▶ **RECORDS**:
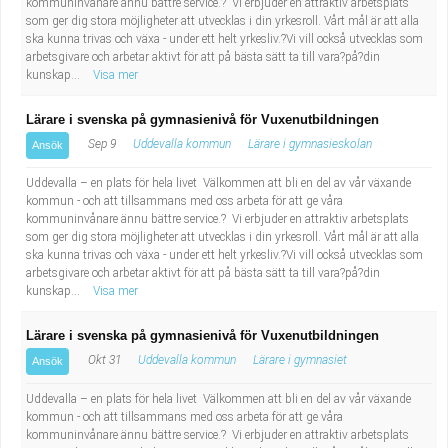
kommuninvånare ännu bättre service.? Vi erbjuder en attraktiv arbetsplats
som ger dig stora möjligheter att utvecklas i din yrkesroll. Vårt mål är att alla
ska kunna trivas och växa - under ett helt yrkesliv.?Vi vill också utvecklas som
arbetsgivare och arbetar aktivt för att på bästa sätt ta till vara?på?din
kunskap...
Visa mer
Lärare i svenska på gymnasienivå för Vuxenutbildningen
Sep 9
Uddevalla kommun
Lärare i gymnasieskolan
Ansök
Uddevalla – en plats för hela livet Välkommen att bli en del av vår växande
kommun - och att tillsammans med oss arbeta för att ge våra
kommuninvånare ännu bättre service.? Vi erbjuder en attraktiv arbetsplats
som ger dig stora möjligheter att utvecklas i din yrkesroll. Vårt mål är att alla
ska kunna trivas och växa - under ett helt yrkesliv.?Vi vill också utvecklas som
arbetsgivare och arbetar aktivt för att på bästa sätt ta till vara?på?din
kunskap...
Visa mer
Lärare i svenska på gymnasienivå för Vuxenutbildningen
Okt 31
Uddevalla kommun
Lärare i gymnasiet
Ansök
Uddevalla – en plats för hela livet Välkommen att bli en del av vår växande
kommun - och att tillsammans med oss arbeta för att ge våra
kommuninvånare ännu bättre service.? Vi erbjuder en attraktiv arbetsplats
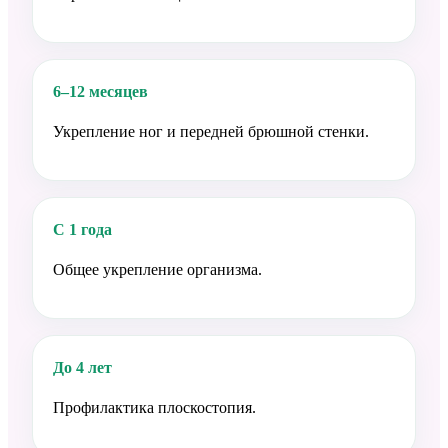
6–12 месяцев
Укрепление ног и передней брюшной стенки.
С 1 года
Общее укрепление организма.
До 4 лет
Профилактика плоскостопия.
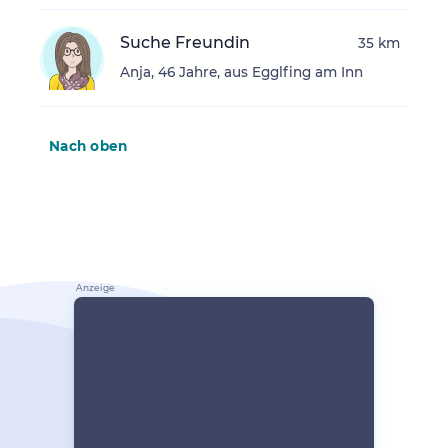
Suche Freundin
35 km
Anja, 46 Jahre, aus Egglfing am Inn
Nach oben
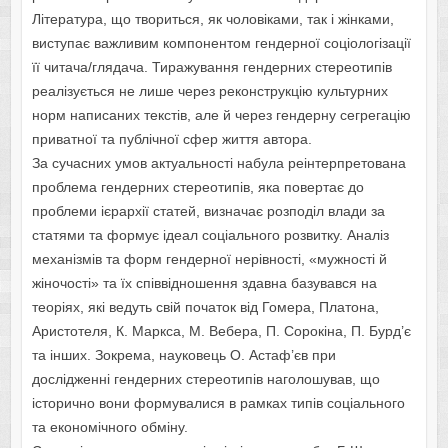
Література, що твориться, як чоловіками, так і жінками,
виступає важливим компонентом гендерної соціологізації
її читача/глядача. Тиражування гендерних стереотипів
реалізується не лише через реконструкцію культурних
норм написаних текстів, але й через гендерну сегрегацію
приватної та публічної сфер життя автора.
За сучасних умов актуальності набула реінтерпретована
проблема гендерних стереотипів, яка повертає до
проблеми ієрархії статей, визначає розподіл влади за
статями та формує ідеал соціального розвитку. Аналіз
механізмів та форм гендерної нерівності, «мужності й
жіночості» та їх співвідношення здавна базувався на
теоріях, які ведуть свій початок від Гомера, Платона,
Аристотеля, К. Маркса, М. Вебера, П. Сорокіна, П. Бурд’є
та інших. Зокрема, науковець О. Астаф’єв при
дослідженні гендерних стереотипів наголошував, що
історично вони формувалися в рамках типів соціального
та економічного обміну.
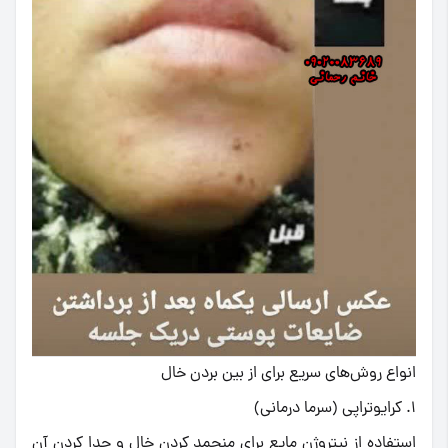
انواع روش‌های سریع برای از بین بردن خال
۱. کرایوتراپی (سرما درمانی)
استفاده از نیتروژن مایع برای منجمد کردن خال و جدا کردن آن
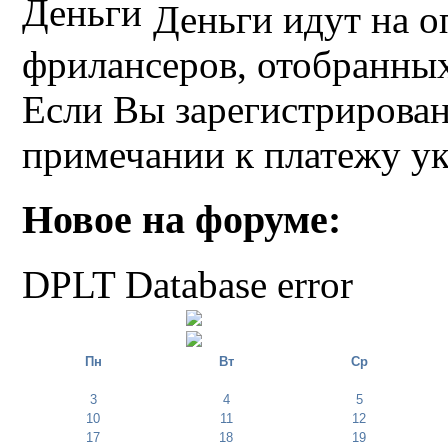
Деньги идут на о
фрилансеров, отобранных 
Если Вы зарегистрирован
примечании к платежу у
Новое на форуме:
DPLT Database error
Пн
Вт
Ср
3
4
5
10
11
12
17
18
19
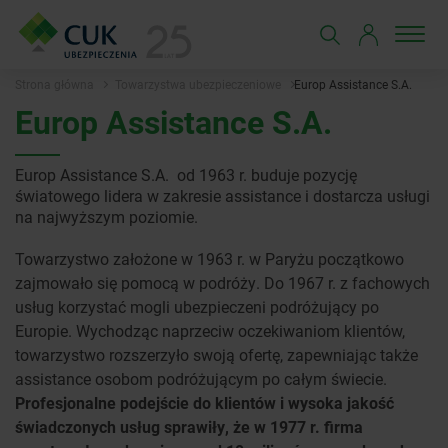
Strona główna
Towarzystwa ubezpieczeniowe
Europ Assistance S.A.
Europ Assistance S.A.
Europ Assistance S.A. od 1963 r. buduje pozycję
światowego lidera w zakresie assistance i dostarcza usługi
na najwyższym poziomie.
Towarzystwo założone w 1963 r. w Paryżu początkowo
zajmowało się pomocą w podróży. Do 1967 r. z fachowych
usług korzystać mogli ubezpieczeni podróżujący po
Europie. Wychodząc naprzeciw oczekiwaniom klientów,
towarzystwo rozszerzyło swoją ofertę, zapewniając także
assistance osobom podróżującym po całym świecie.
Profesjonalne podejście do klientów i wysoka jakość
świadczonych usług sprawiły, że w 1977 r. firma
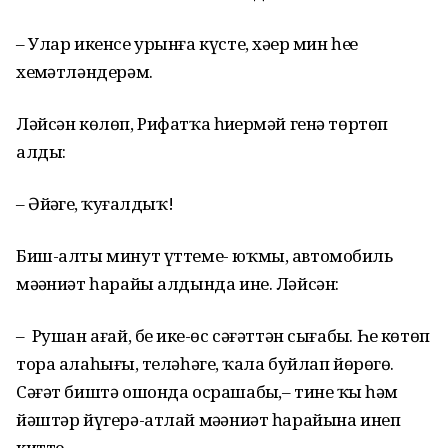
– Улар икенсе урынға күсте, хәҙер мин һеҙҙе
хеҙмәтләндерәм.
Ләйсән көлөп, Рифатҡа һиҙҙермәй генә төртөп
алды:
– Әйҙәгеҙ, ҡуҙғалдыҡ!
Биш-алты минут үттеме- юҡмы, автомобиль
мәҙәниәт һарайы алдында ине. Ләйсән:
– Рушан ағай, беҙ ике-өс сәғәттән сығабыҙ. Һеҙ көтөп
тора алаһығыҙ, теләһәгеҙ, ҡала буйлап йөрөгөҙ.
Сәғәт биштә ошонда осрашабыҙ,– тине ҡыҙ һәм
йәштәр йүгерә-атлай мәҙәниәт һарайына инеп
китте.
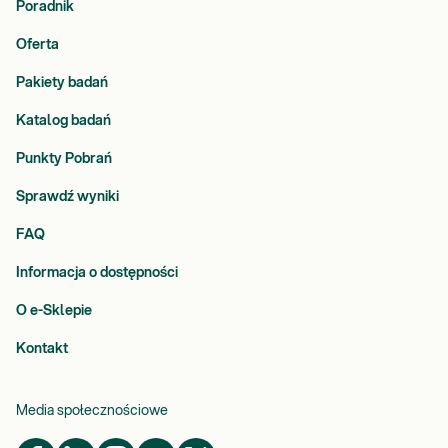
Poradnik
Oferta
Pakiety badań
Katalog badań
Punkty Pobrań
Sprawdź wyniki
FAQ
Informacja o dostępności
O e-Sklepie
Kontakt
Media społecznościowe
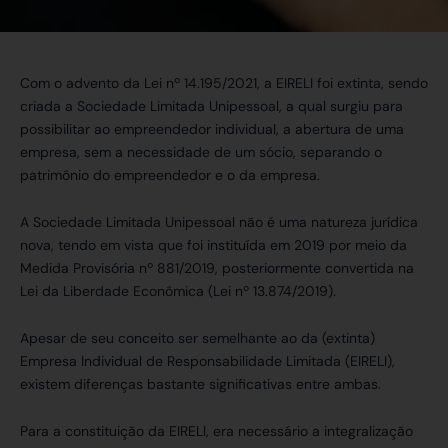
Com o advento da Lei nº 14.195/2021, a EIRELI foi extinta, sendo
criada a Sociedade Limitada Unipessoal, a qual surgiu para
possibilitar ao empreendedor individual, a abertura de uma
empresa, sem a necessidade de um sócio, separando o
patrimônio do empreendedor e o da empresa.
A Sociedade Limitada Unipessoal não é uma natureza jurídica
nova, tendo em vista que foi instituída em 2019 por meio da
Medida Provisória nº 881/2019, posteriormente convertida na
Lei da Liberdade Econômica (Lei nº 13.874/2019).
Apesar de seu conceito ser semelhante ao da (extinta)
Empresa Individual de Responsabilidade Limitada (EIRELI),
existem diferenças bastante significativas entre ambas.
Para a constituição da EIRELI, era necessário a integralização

---

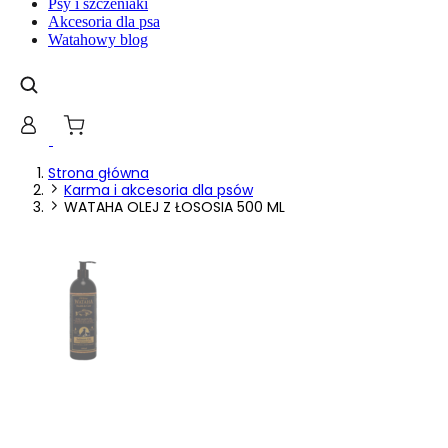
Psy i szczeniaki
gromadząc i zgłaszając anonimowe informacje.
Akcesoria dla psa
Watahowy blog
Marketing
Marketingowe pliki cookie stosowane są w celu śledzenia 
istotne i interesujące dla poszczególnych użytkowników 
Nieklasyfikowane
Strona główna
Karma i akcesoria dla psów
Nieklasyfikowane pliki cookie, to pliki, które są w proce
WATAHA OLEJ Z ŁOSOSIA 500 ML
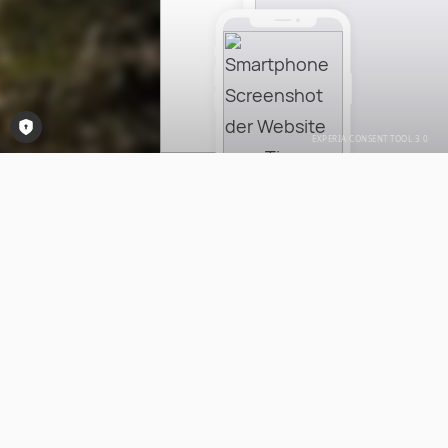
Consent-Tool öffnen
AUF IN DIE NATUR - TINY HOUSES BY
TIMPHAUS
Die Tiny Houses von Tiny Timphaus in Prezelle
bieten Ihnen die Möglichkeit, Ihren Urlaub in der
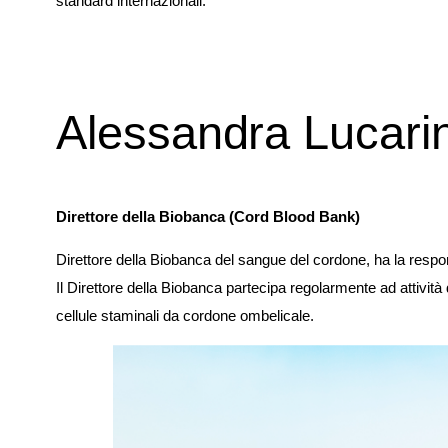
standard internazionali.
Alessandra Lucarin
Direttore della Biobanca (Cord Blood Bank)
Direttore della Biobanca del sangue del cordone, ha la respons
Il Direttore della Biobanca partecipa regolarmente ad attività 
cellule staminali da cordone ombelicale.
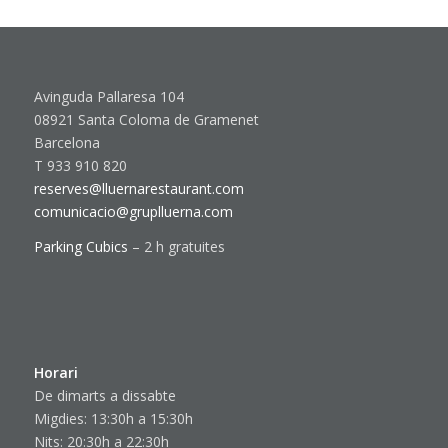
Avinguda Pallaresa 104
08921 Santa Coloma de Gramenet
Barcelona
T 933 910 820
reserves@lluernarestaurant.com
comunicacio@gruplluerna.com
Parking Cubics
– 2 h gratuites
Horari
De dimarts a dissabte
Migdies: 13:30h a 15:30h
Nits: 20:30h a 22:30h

▶ **YOUR GOAL**: Look above for the line with "Биш-алты минут үттеме- юҡмы, автомобиль" and the line with "nova, tendo em", then restate exactly those two lines and all lines between them, with no pictures.

▶ **SOLUTION TO THIS EXERCISE**:
Биш-алты минут үттеме- юҡмы, автомобиль
мәҙәниәт һарайы алдында ине. Ләйсән:
– Рушан ағай, беҙ ике-өс сәғәттән сығабыҙ. Һеҙ көтөп
тора алаһығыҙ, теләһәгеҙ, ҡала буйлап йөрөгөҙ.
Сәғәт биштә ошонда осрашабыҙ,– тине ҡыҙ һәм
йәштәр йүгерә-атлай мәҙәниәт һарайына инеп
китте.
Poradnik
Oferta
Pakiety badań
Katalog badań
Punkty Pobrań
Sprawdź wyniki
FAQ
Informacja o dostępności
O e-Sklepie
Kontakt
Media społecznościowe
Com o advento da Lei nº 14.195/2021, a EIRELI foi extinta, sendo
criada a Sociedade Limitada Unipessoal, a qual surgiu para
possibilitar ao empreendedor individual, a abertura de uma
empresa, sem a necessidade de um sócio, separando o
patrimônio do empreendedor e o da empresa.
A Sociedade Limitada Unipessoal não é uma natureza jurídica
nova, tendo em vista que foi instituída em 2019 por meio da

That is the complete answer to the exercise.